==== Document
Chasing the Bavarian Dream: 10 ’90s Sedans That Fell Short of BMW’s Glory
In the 1990s, every carmaker wanted a piece of BMW’s magic. The Bavarian brand had mastered the art of blending performance, precision, and prestige a benchmark that rivals around the world desperately tried to match. From Japan’s luxury upstarts to America’s reborn sedans, the decade was full of ambitious contenders chasing BMW’s driving feel and design finesse. Yet, most of them missed the mark some barely, others spectacularly.
Here are 10 ’90s sedans that aimed for Munich’s crown but never quite reached BMW’s glory.
Acura TL

This one is kinda tricky because, honestly, it wasn’t a bad car. Not at all. It was super reliable, had a nice interior, good stereo… but it was just so… vanilla. It was front-wheel drive, for starters, which immediately takes it out of the “driver’s car” conversation. It was comfortable and competent, like a really well-engineered appliance. But driving it? It was like comparing a really good office chair to, I don’t know, a perfectly balanced sports seat. You were paying like, $30,000 for precision, but not for passion. It was missing that soul, you know?
Lexus ES 300

Oh, the ES 300. This is the car your successful dentist bought because he thought it was “just as good as a BMW.” And in terms of quietness and build quality? Maybe even better. It was unbelievably smooth and quiet. But to drive? It was like piloting a very expensive, very isolated boat. There was zero feedback, zero excitement. It was the antithesis of that connected, sporty feel BMW was famous for. For about $35,000, you got a masterpiece of isolation from the road, which is exactly what you didn’t want if you were chasing the driving thrill.
Cadillac Catera

Oh, the “Caddy that zigs!” Remember that duck mascot? What a weird campaign. This was basically a re-badged Opel Omega from Europe, and they tried to market it as a BMW fighter. And it was… a mess. The handling was actually not terrible, but it was plagued by just abysmal reliability. Electrical gremlins, weird oil leaks, you name it. So you’d get this car that cost over $30,000 new, and it would just constantly betray you. It tried to zig, but mostly it just sputtered and left you stranded.
========
==== Given information
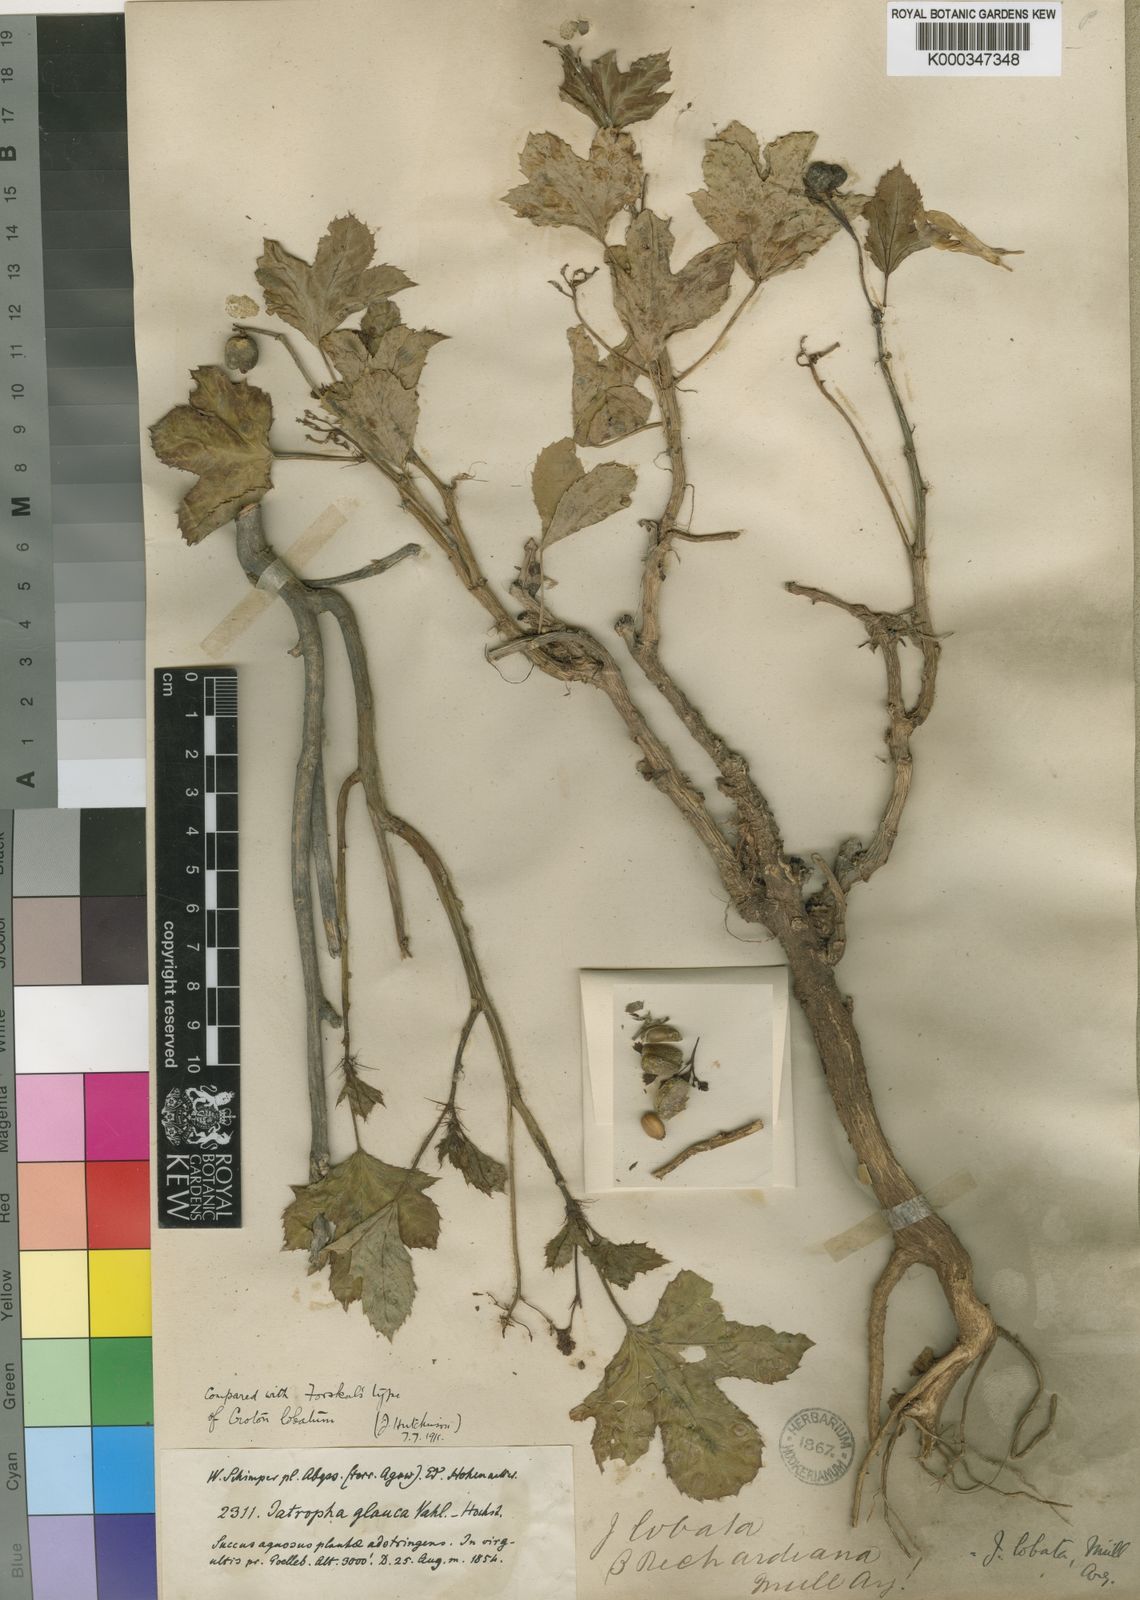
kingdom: Plantae
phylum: Tracheophyta
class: Magnoliopsida
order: Malpighiales
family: Euphorbiaceae
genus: Jatropha
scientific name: Jatropha glauca
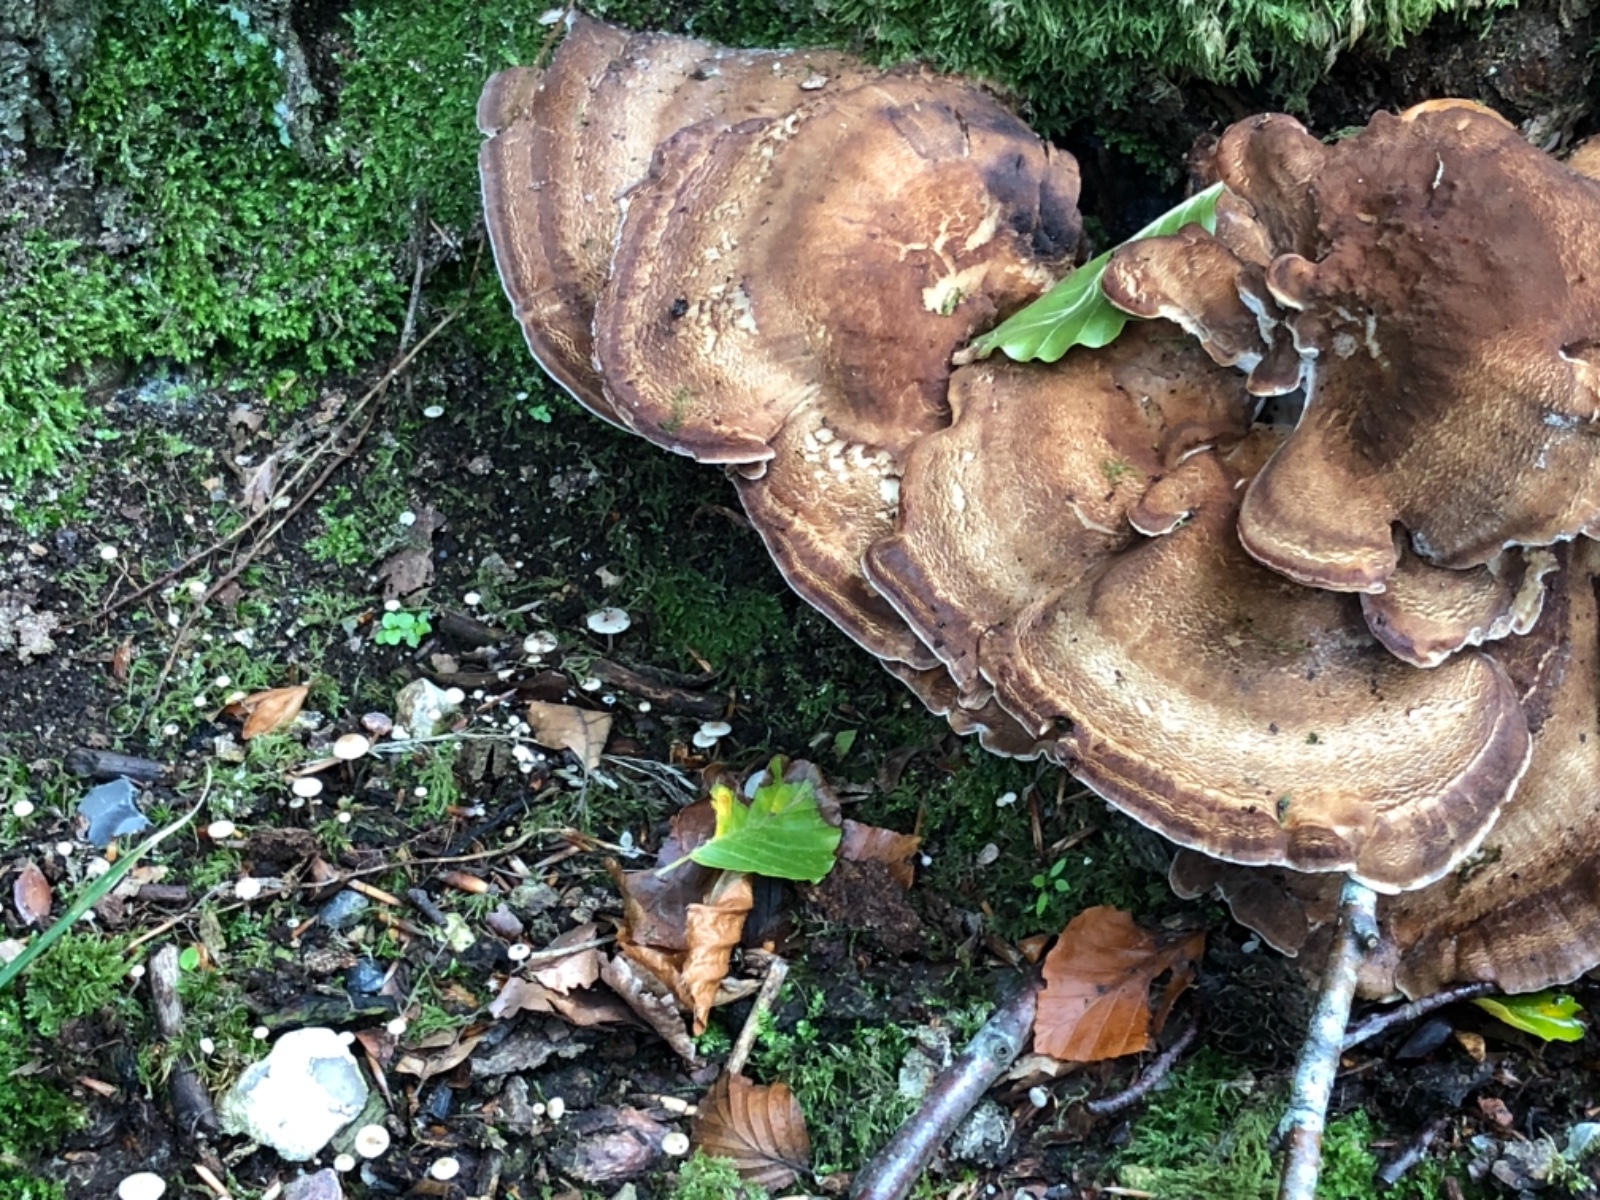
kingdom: Fungi
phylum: Basidiomycota
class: Agaricomycetes
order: Agaricales
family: Tricholomataceae
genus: Collybia
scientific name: Collybia cookei
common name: gulknoldet lighat
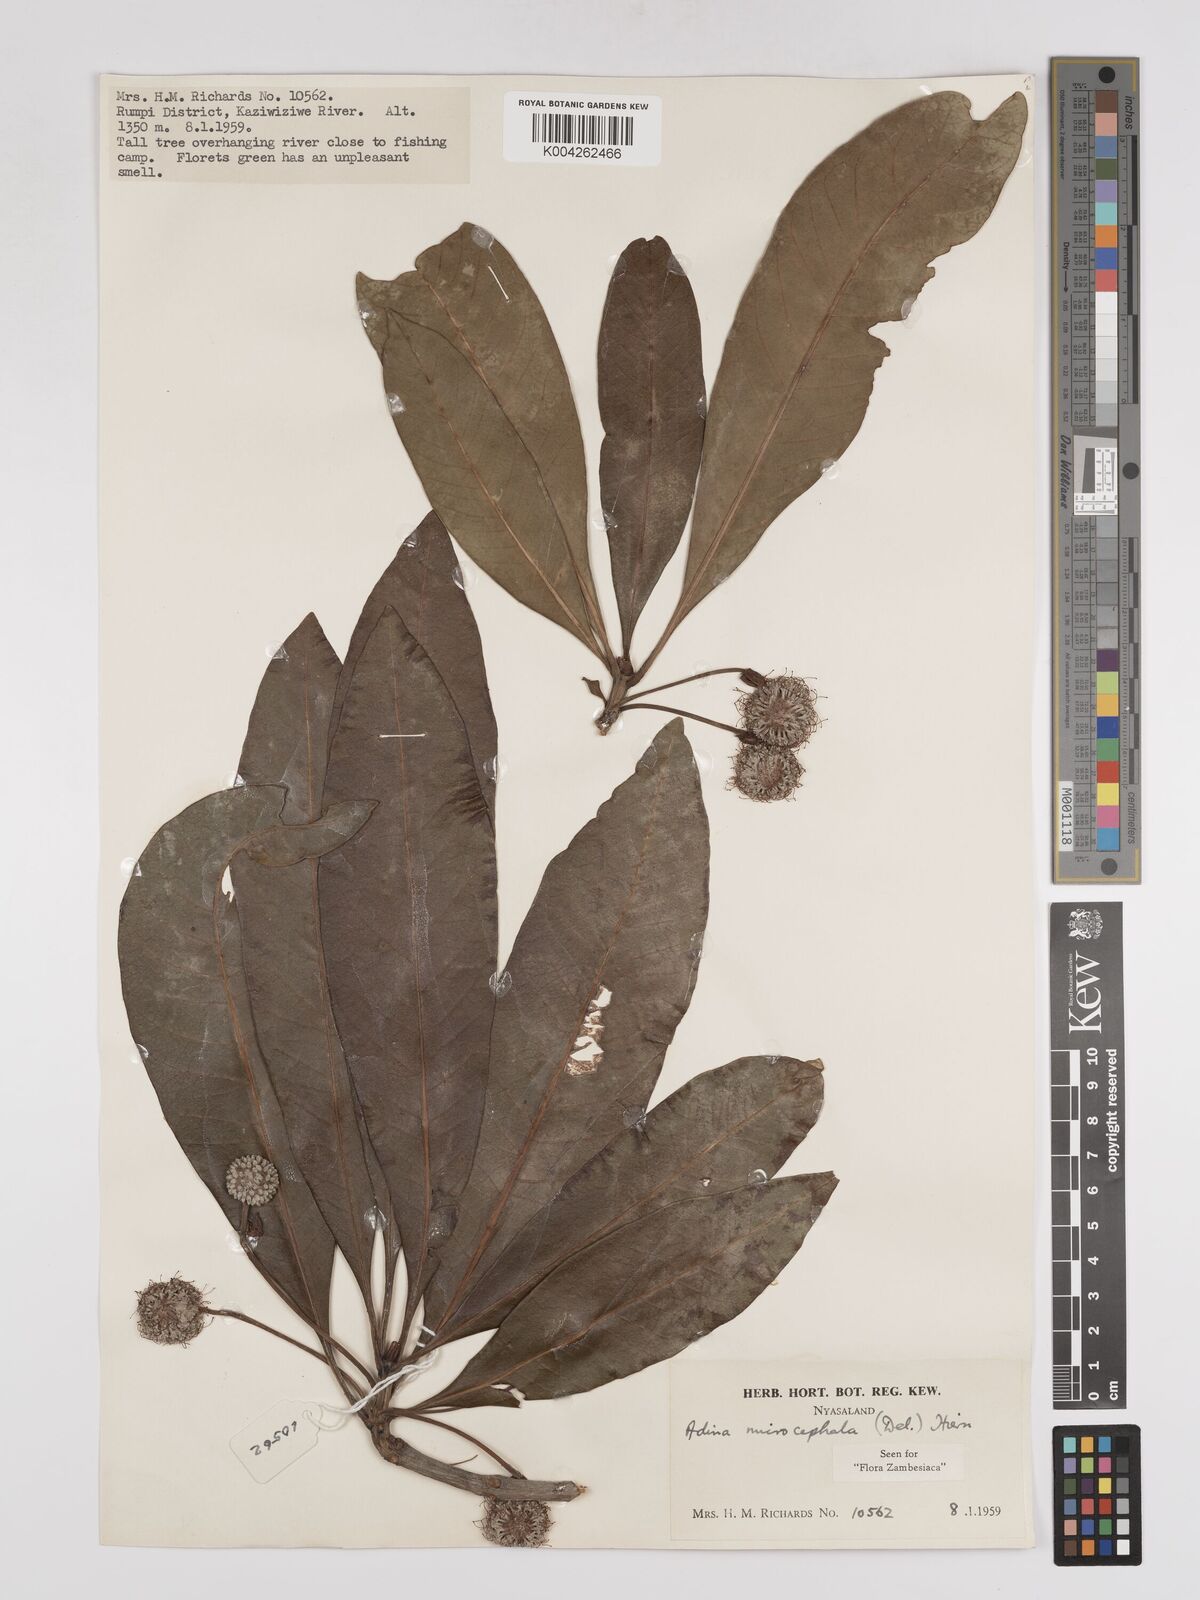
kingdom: Plantae
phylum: Tracheophyta
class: Magnoliopsida
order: Gentianales
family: Rubiaceae
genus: Breonadia
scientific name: Breonadia salicina
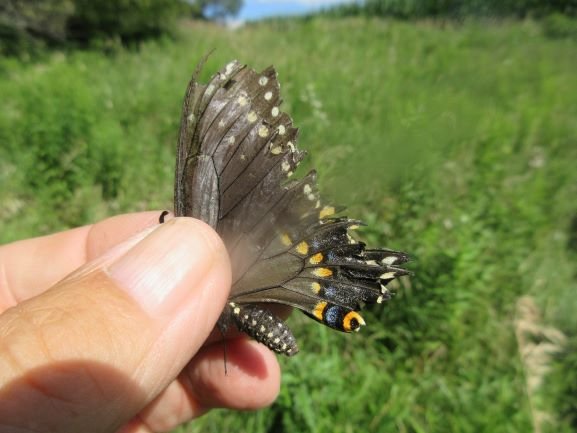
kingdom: Animalia
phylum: Arthropoda
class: Insecta
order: Lepidoptera
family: Papilionidae
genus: Papilio
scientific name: Papilio polyxenes
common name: Black Swallowtail
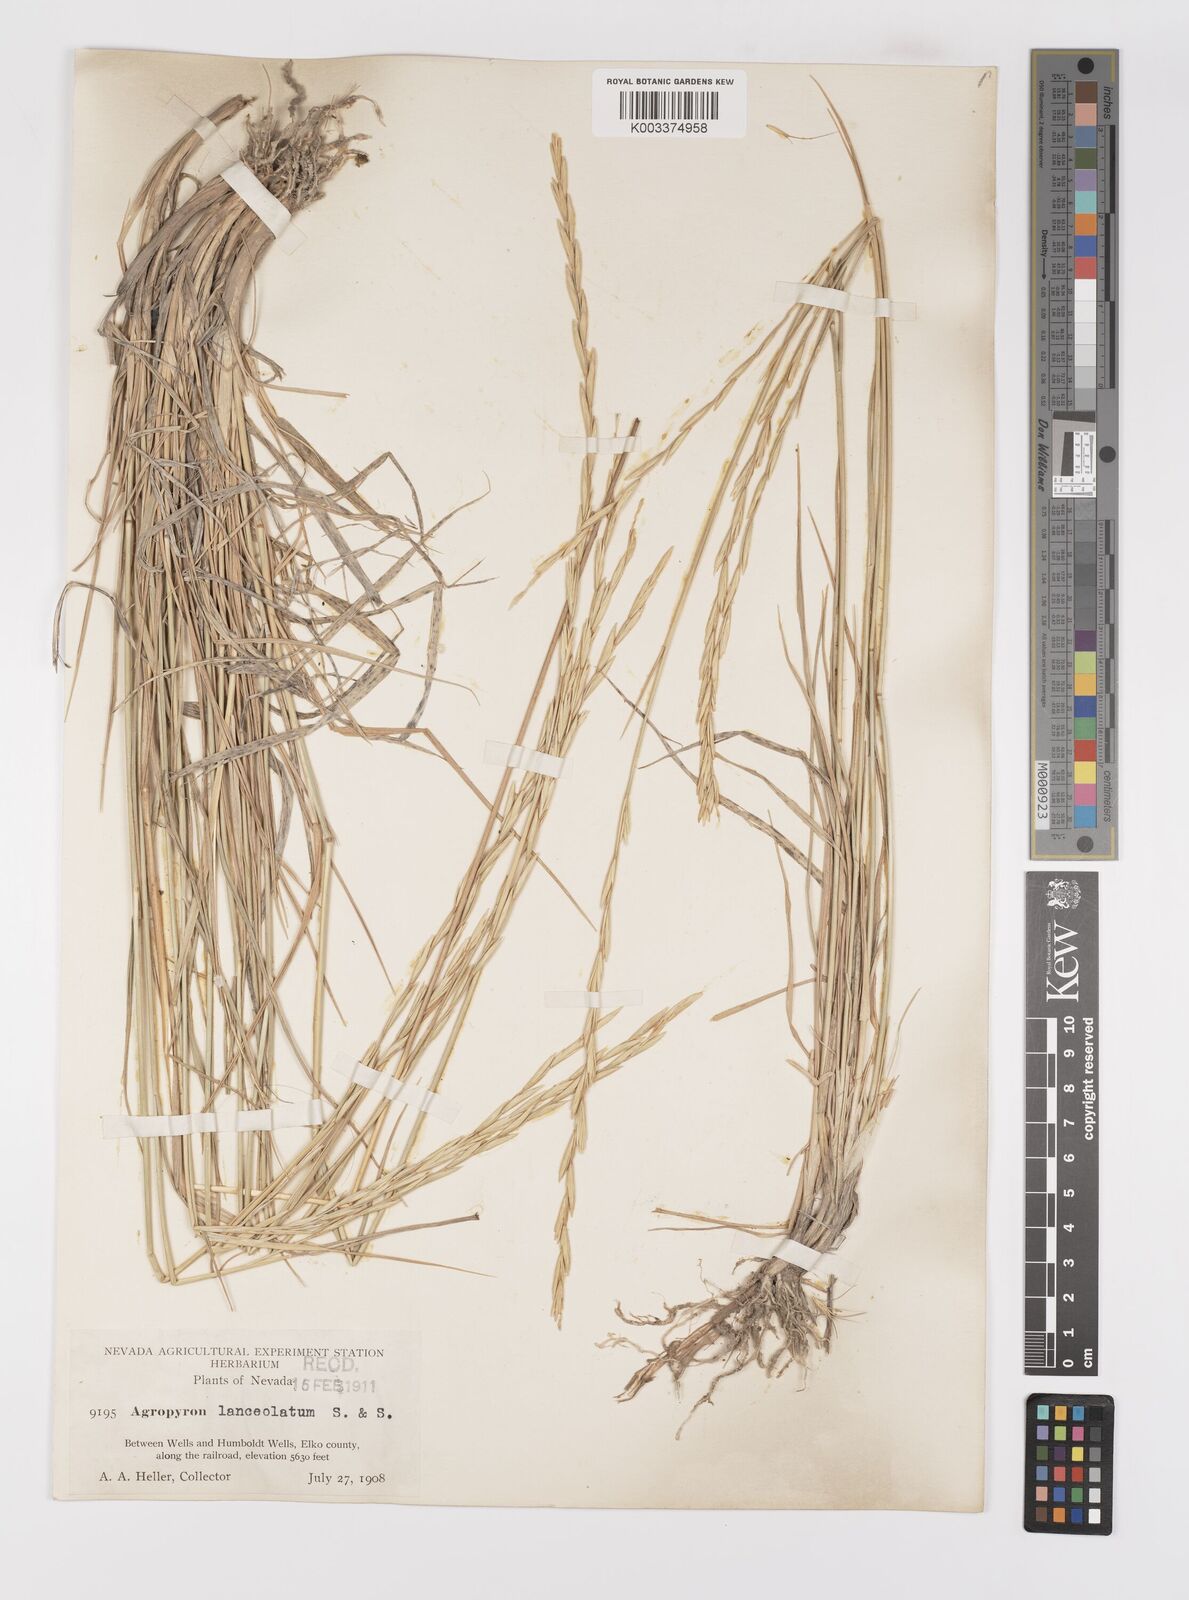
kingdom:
========
## Parts of the exercise
1) Duplicate the passage of the ’90s sedans article between "Oh, the ES 300." and "the driving thrill.", inclusive.
2) Answer these from the ’90s sedans article:
(a) Which European model was the Cadillac Catera a re-badged version of?
(b) What drive layout did the Acura TL have?
(c) Roughly what price does the article give for the Lexus ES 300?
The data bear no relation to the ’90s sedans article.

## Problem solutions
1)
Oh, the ES 300. This is the car your successful dentist bought because he thought it was “just as good as a BMW.” And in terms of quietness and build quality? Maybe even better. It was unbelievably smooth and quiet. But to drive? It was like piloting a very expensive, very isolated boat. There was zero feedback, zero excitement. It was the antithesis of that connected, sporty feel BMW was famous for. For about $35,000, you got a masterpiece of isolation from the road, which is exactly what you didn’t want if you were chasing the driving thrill.

2)
(a) The Opel Omega.
(b) Front-wheel drive.
(c) About $35,000.